Nwehu Nuswei Principles: Overview

Nwehu Nuswei

Nthu   Nusp

6A00 602B

“Communication System
combining natural and artificial elements
in appropriate degree”

General Principles of Nwehu Nuswei

Nthu Nusp Nwehu Nuswei (in International Phonetic Alphabet: [nwɛ'hə nə'swɛj]) is an artificial language for human discourse in speech, writing, and digital communication. It is not based on any existing human language, but makes use of human language “universals” whenever practicable to make it as easy as possible for all people to learn and use it.
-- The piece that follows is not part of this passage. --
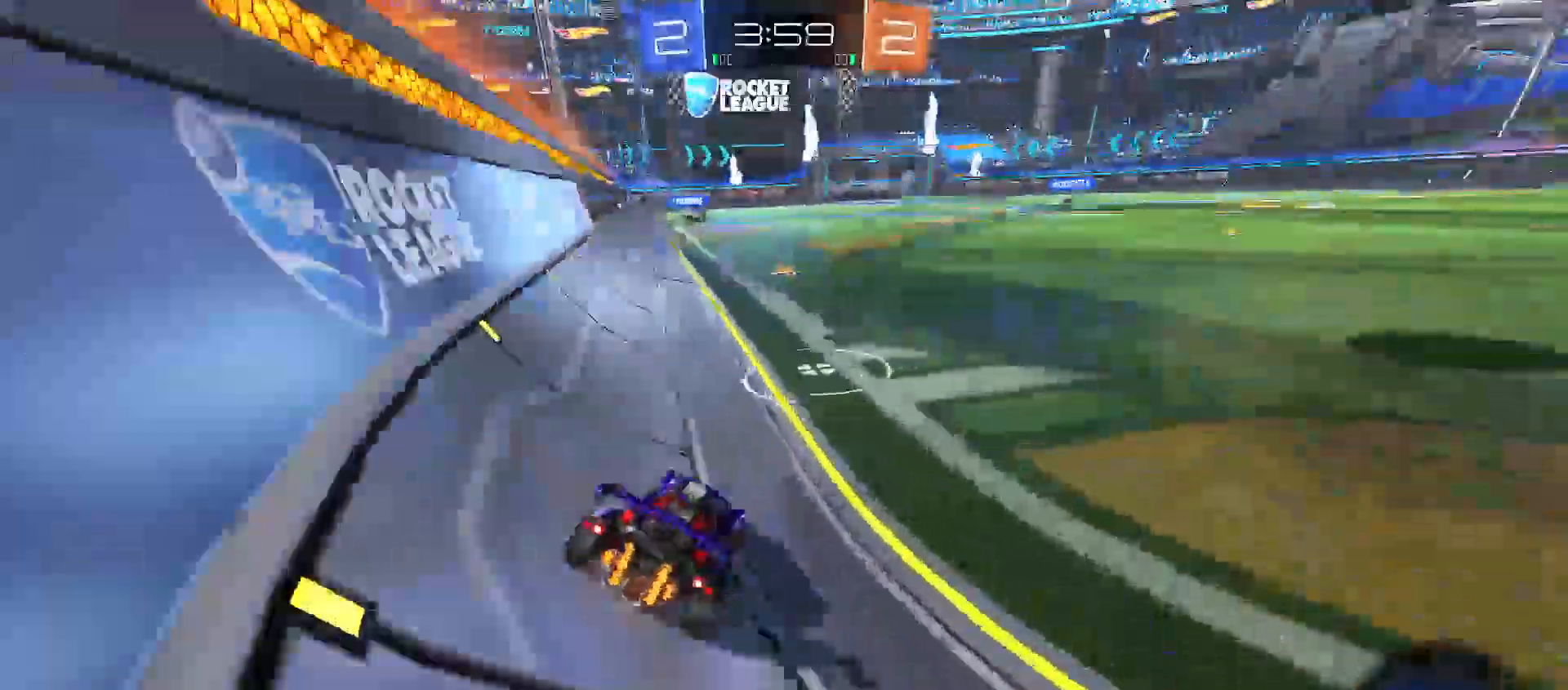
{"buttons": ["R2"], "left_stick": "center", "right_stick": "center", "events": [[67, "left_stick", "center"], [117, "left_stick", "left"], [200, "left_stick", "up-left"], [433, "left_stick", "center"]]}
These are the six General Principles upon which the language is based:

1. Related words have related sounds (sound-semantic relationship)
2. Phonetic symbolism is incorporated whenever possible
3. Semantic structure is organized as much as is practical using the “me-first” principle.
4. All words are represented digitally with sixteen bits.
5. In speech, each word has two syllables composed of a consonant followed by a vowel (CVCV).
6. Sixteen consonants and sixteen syllable nuclei (vowels) are used.

1. The Sound-Semantic Relationship

Rather than build words based on any existing human language, the vocabulary is built according to hierarchical groups of related concepts. A similar artificial language was created in the 17th century by John Wilkins, and described in his Toward a Real Character and a Philosophical Language (1669). Though few are now acquainted with Wilkins' work, it was the inspiration for Roget's Thesaurus, which uses Wilkins' semantic categories as the basis for its organization.

The result of this is that Nwehu Nuswei words that are related to one another usually sound similar. Whether or not this is a good idea has been debated, but never tested in practice. And regardless of the outcome of the debate, this particular artificial language is based on the principle that related words should sound alike.

2. Phonetic Symbolism

Phonetic symbolism is the idea that certain simple speech-sounds evoke fairly predictable associations to speakers of many, if not most, human languages.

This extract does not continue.